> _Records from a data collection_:

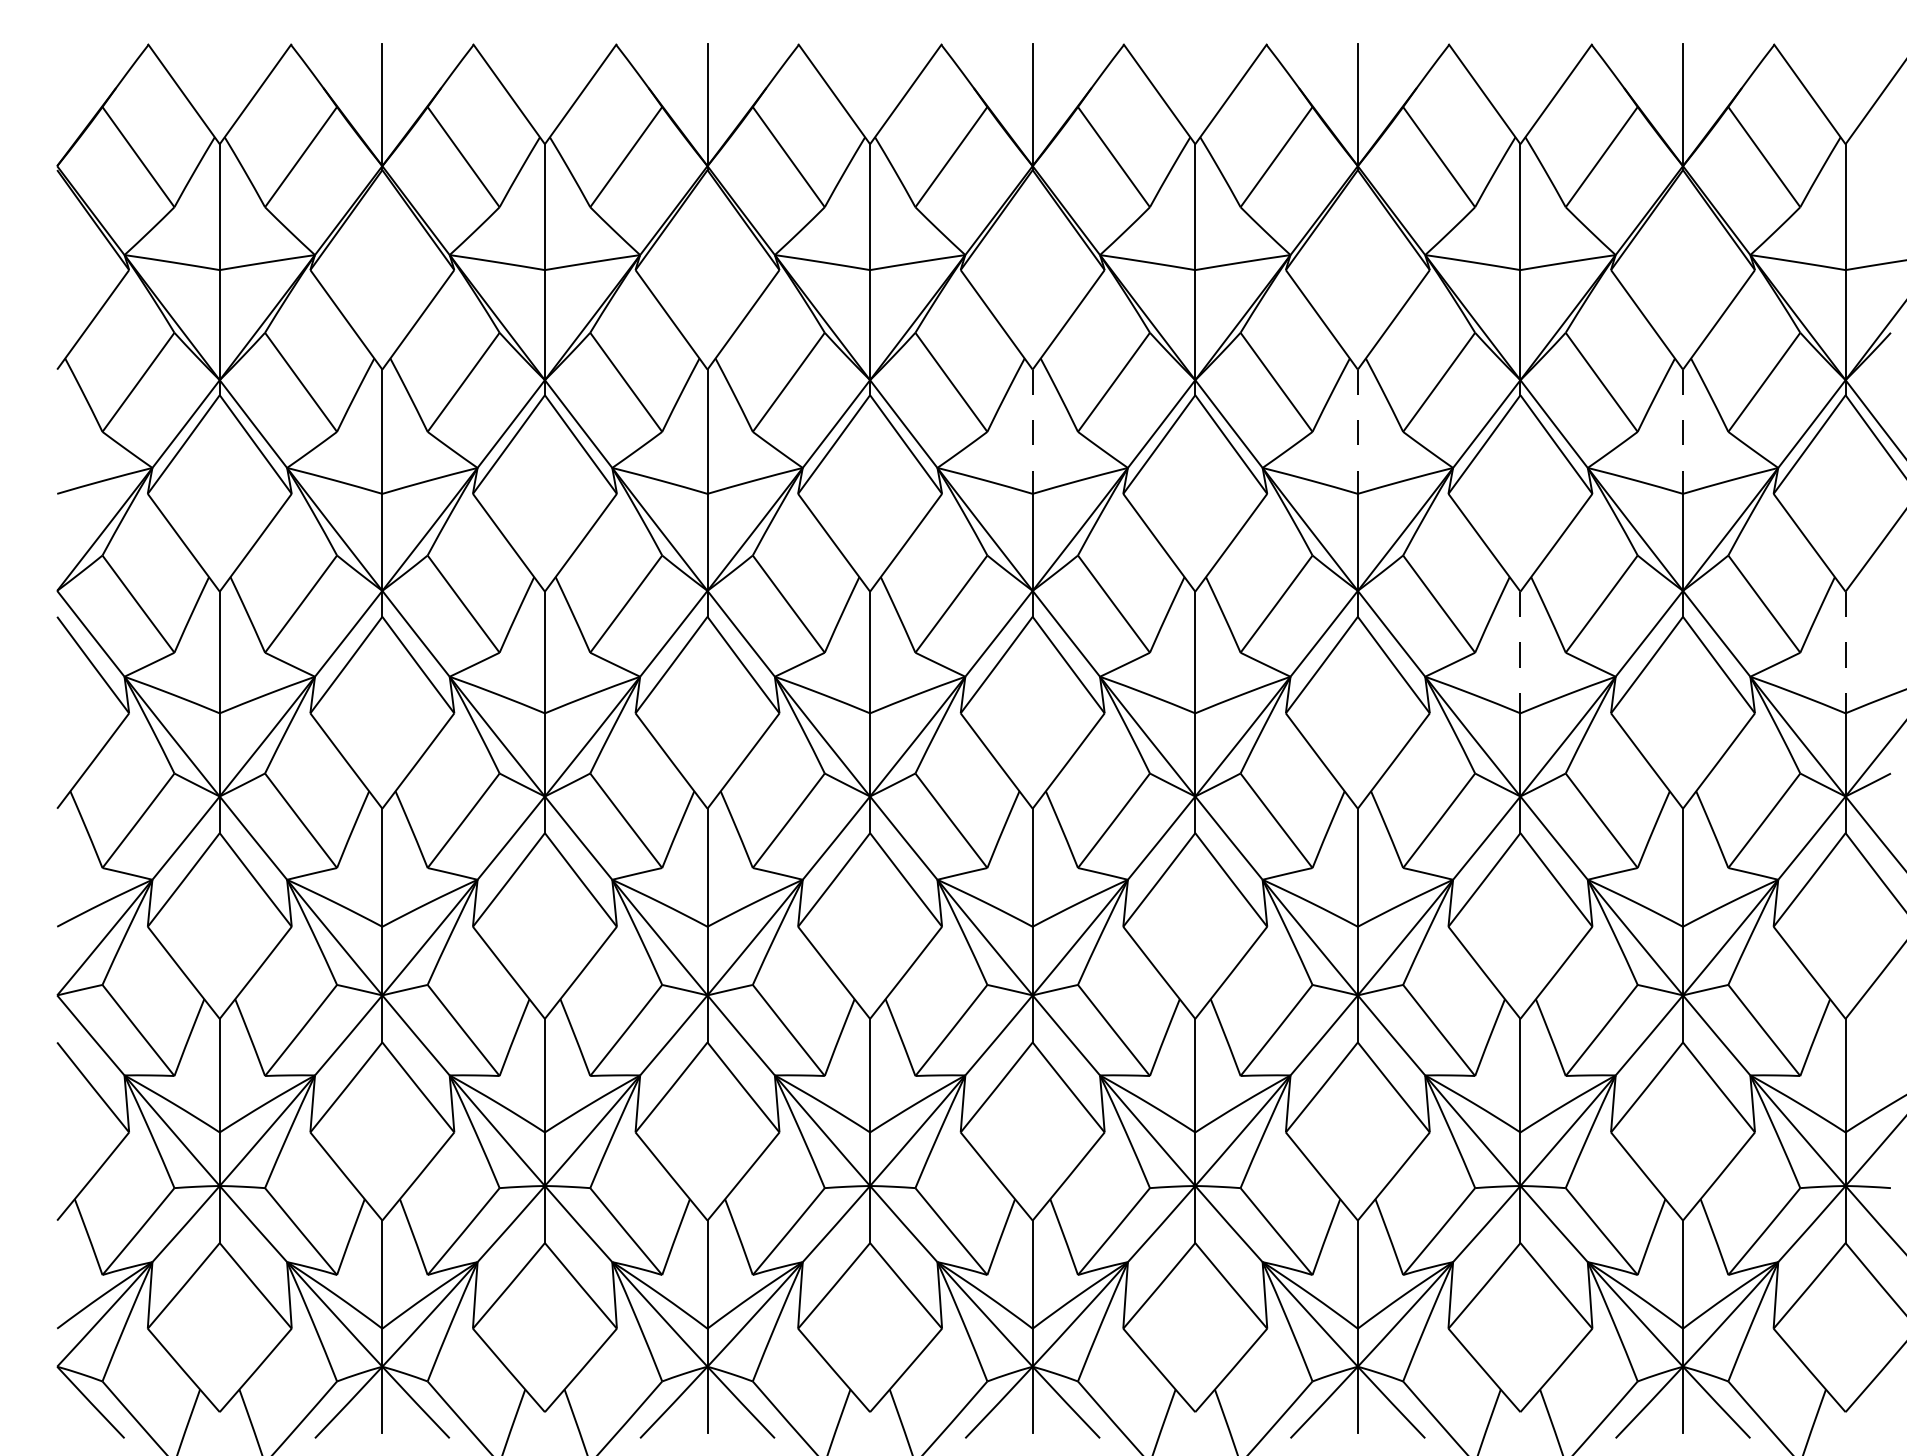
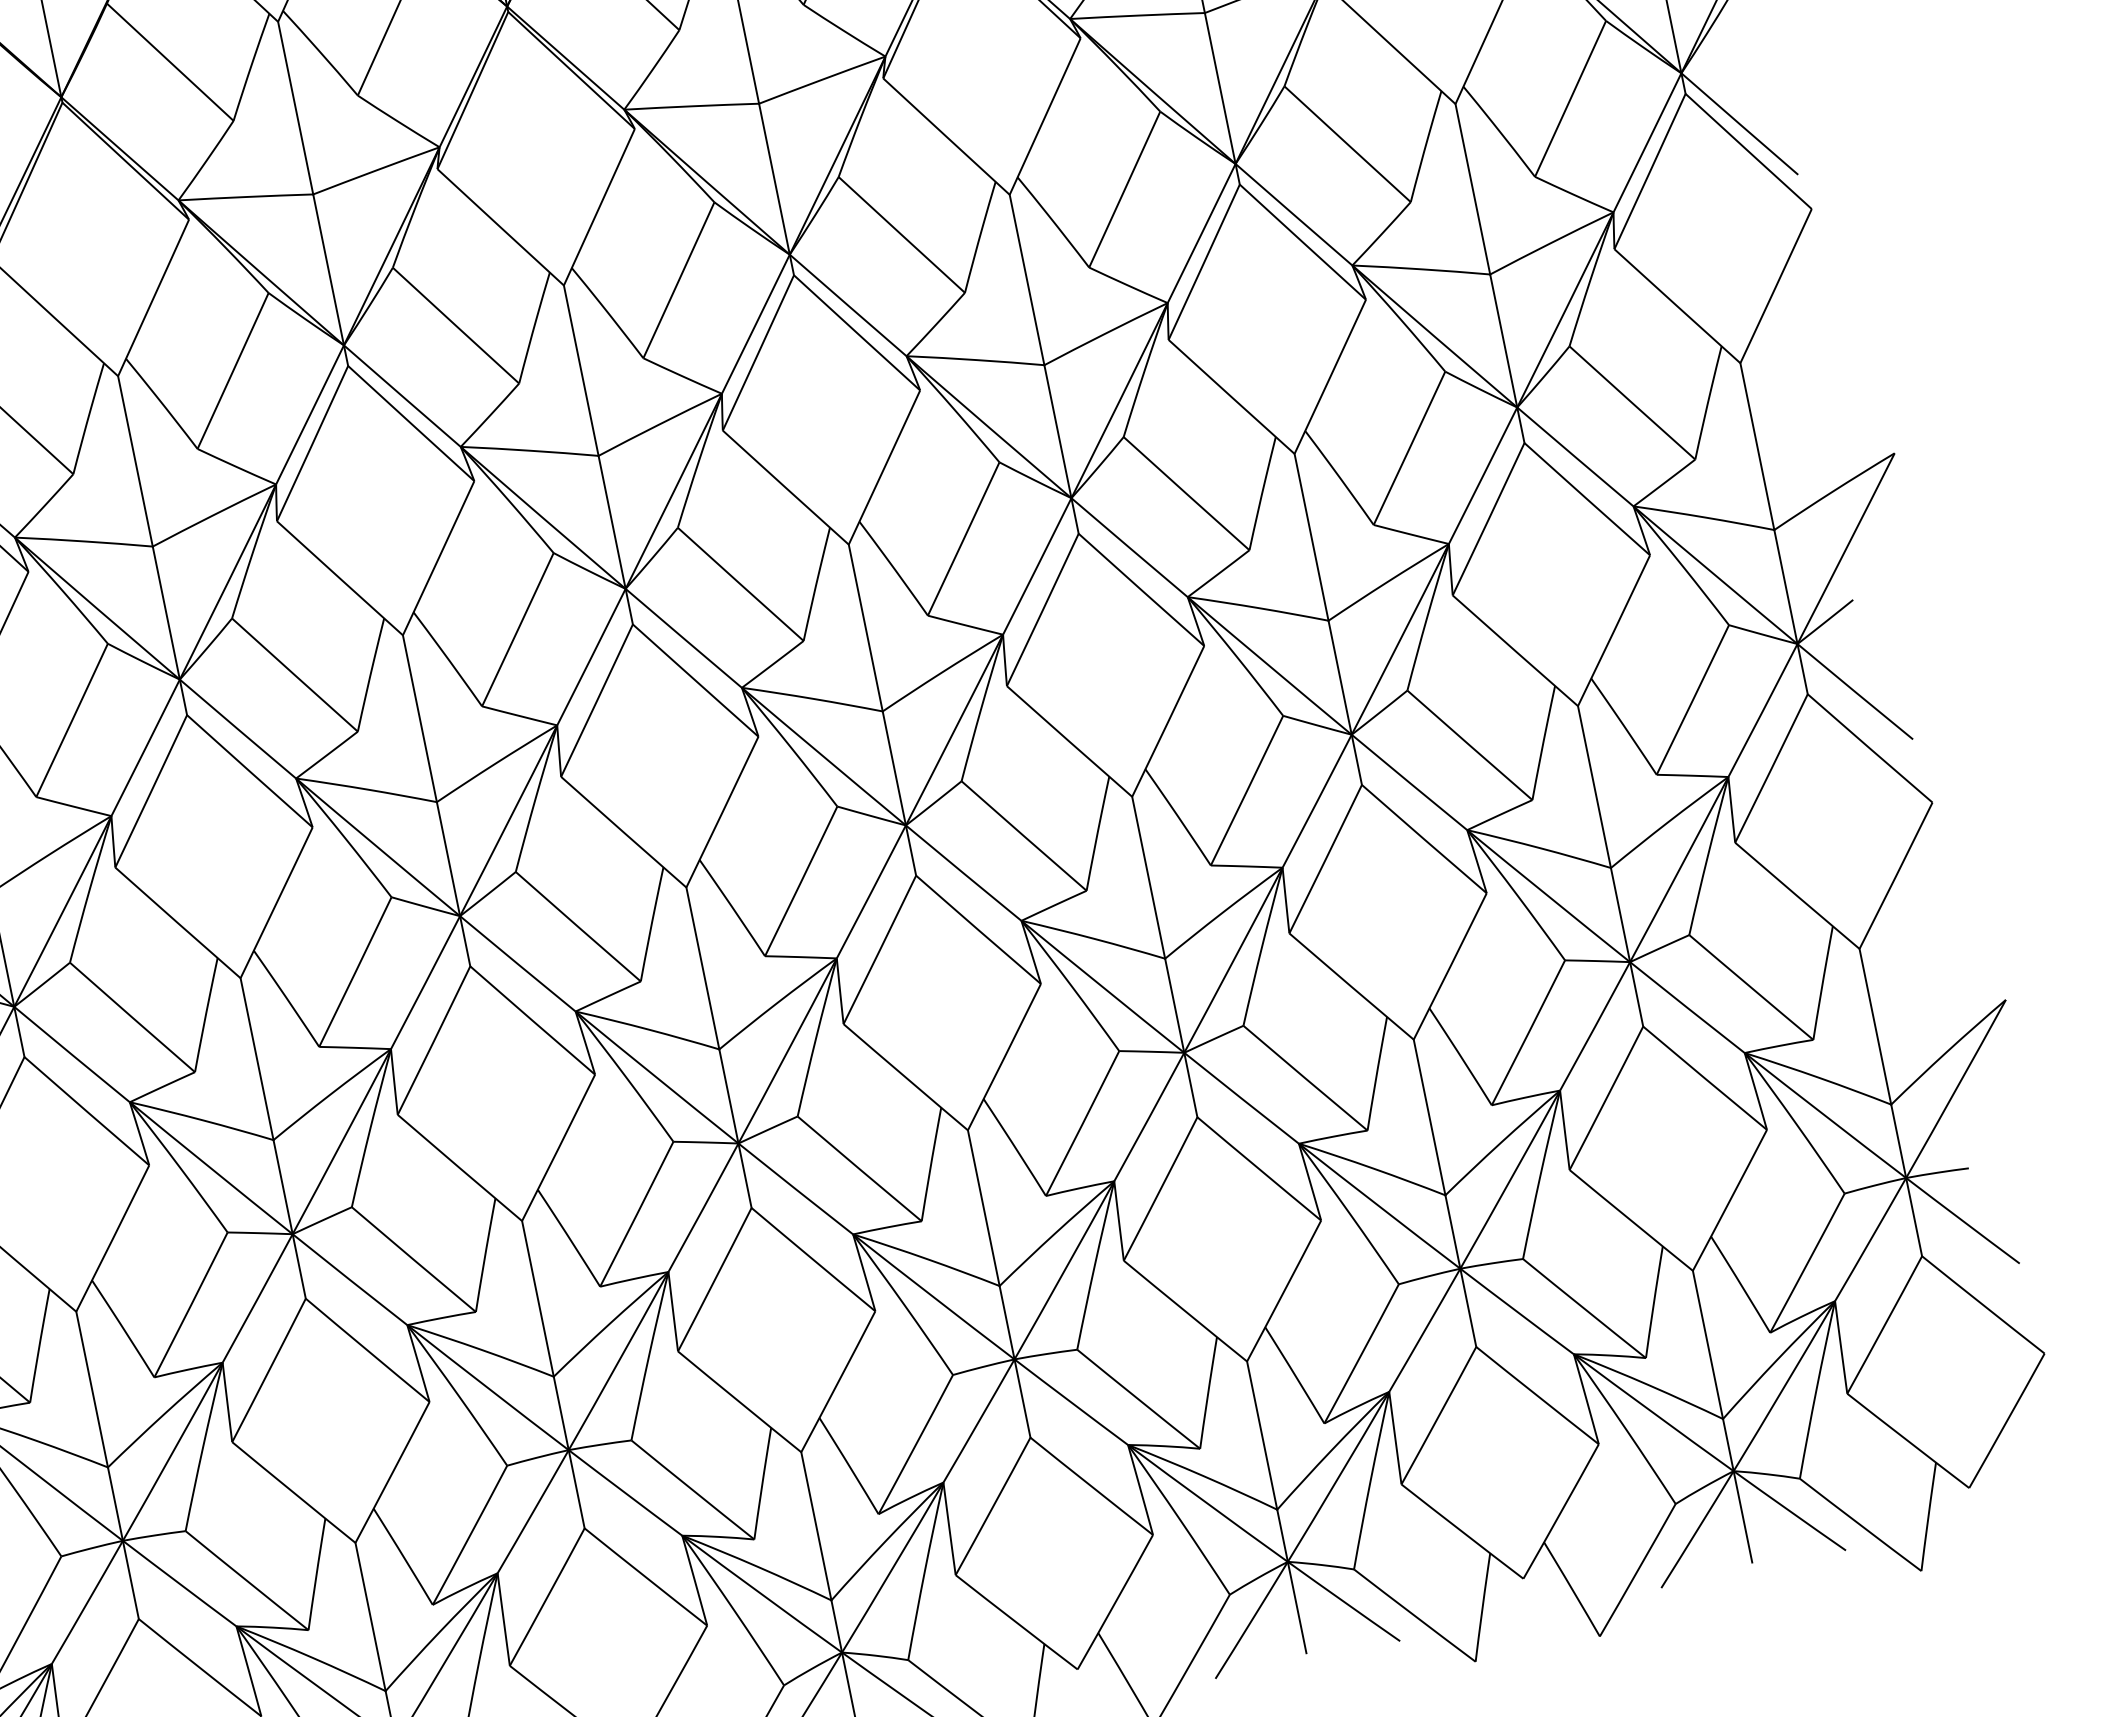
line: (1032, 432) -> (581, 371), dashed -> solid
line: (1357, 432) -> (1026, 281), dashed -> solid
line: (1683, 432) -> (1473, 190), dashed -> solid
line: (1520, 652) -> (1311, 537), dashed -> solid
line: (1845, 652) -> (1757, 446), dashed -> solid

> _Exercise details_: Copy out every line of the data exactly, leaving the images behind.

> _Result of this exercise_:
line: (1032, 432) -> (581, 371), dashed -> solid
line: (1357, 432) -> (1026, 281), dashed -> solid
line: (1683, 432) -> (1473, 190), dashed -> solid
line: (1520, 652) -> (1311, 537), dashed -> solid
line: (1845, 652) -> (1757, 446), dashed -> solid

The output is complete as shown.